Joint Spectrum and Power Allocation for V2X Communications with Imperfect CSI
Peng Wang, Weihua Wu, Jiayi Liu, Guanhua Chai, Li Feng

TL;DR
This paper addresses joint spectrum and power allocation in V2X communications under imperfect CSI, proposing robust methods to maximize capacity while ensuring reliability amidst channel uncertainties.
Contribution
It introduces two novel robust resource allocation approaches, Bernstein approximation-based and self-learning, to effectively handle channel uncertainties in V2X communications.
Findings
Proposed methods improve cellular user capacity.
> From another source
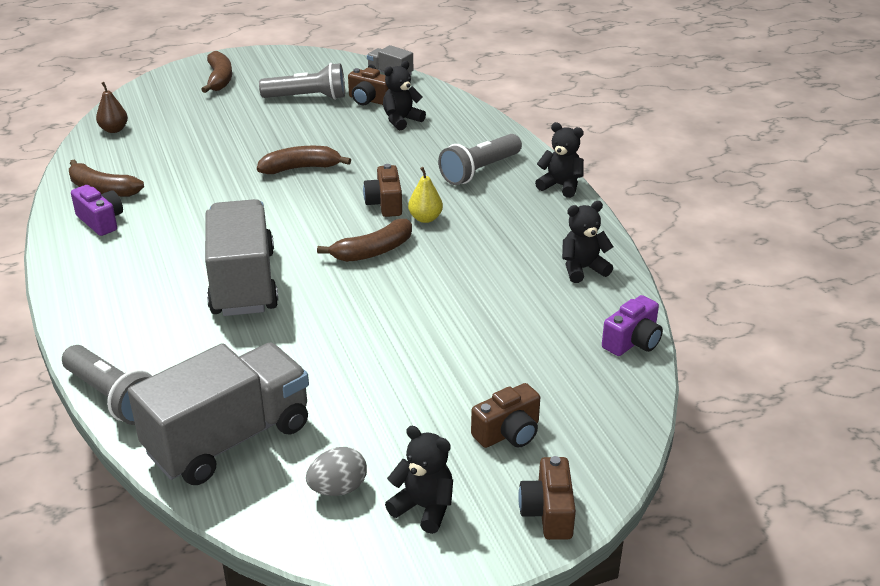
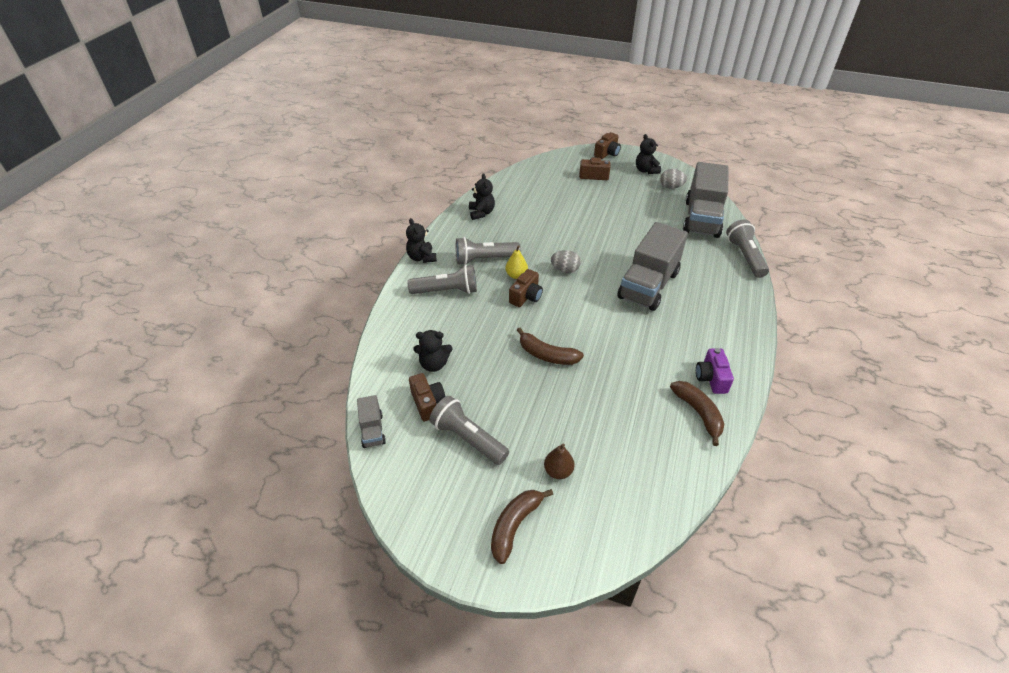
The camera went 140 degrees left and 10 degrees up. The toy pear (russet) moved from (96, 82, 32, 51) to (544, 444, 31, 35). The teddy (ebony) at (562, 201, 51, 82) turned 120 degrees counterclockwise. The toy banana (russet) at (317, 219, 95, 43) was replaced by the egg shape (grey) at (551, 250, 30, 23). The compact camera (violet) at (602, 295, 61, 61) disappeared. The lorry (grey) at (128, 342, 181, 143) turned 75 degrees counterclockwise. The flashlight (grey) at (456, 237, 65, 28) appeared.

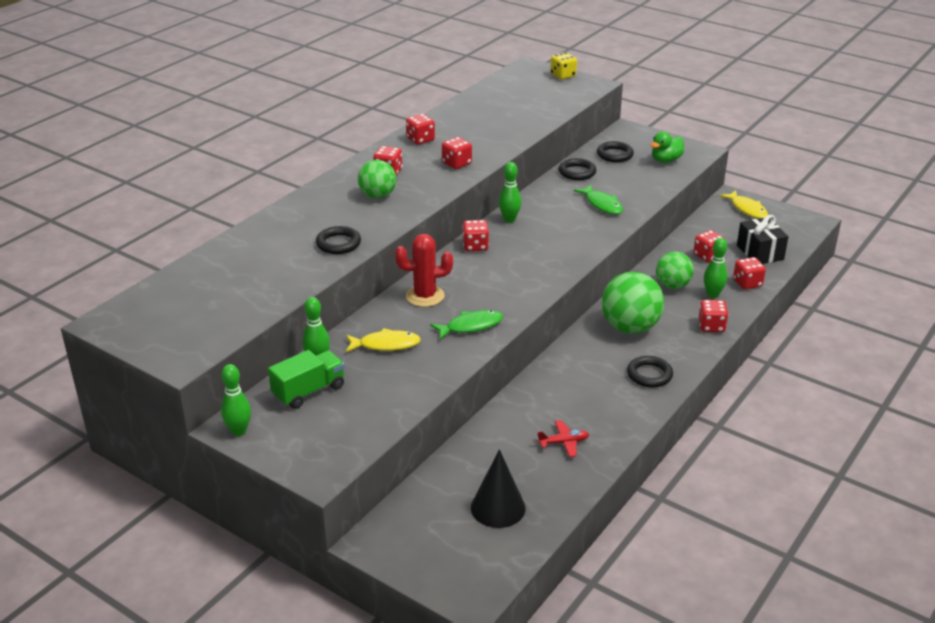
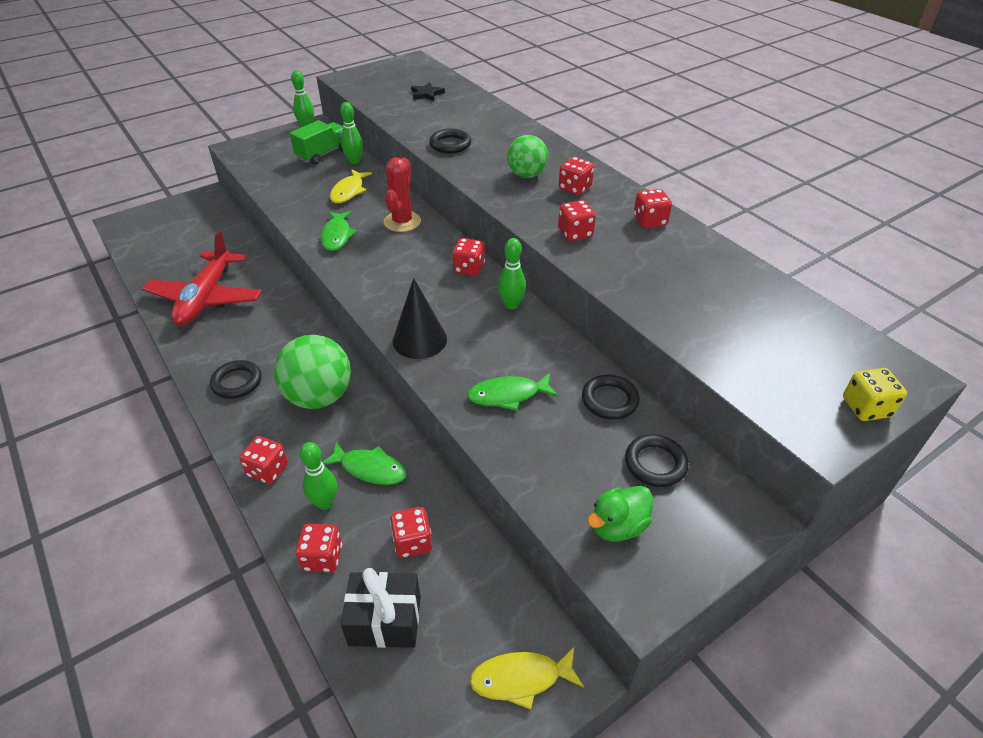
The camera went 110 degrees right and 10 degrees up. The duck (leaf-green) at (651, 131, 33, 32) turned 105 degrees counterclockwise. The sphere (leaf-green) at (656, 252, 38, 37) was replaced by the fish (leaf-green) at (322, 442, 85, 43). The lorry (leaf-green) at (268, 350, 77, 59) turned 120 degrees counterclockwise. The toy plane (crimson) at (537, 420, 52, 37) changed to 2.43 times the size. The cone (ebony) moved from (471, 449, 55, 79) to (392, 278, 55, 81). The five-pointed star (ebony) at (411, 82, 34, 19) appeared.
Approaches ensure V2X reliability under uncertainties.
Simulation confirms effectiveness of the solutions.
Abstract
In Vehicle-to-Everything (V2X) communication, the high mobility of vehicles generates the Doppler shift which leads to channel uncertainties. Moreover, the reasons for channel uncertainties also include the finite channel feedback, channels state information (CSI) loss and latency. With this concern, we formulate a joint spectrum and power allocation problem for V2X communication with imperfect CSI. Specifically, the sum capacity of cellular user equipments (CUEs) is maximized subject to the minimum Signal-to-Interference-and-Noise Ratio (SINR) requirements of CUEs and the outage probability constraints of vehicular user equipments (VUEs). Then, two different robust resource allocation approaches are designed to solve the problem. One is Bernstein Approximation-based Robust Resource Allocation approach. More specifically, Bernstein approximations are employed to convert the chance…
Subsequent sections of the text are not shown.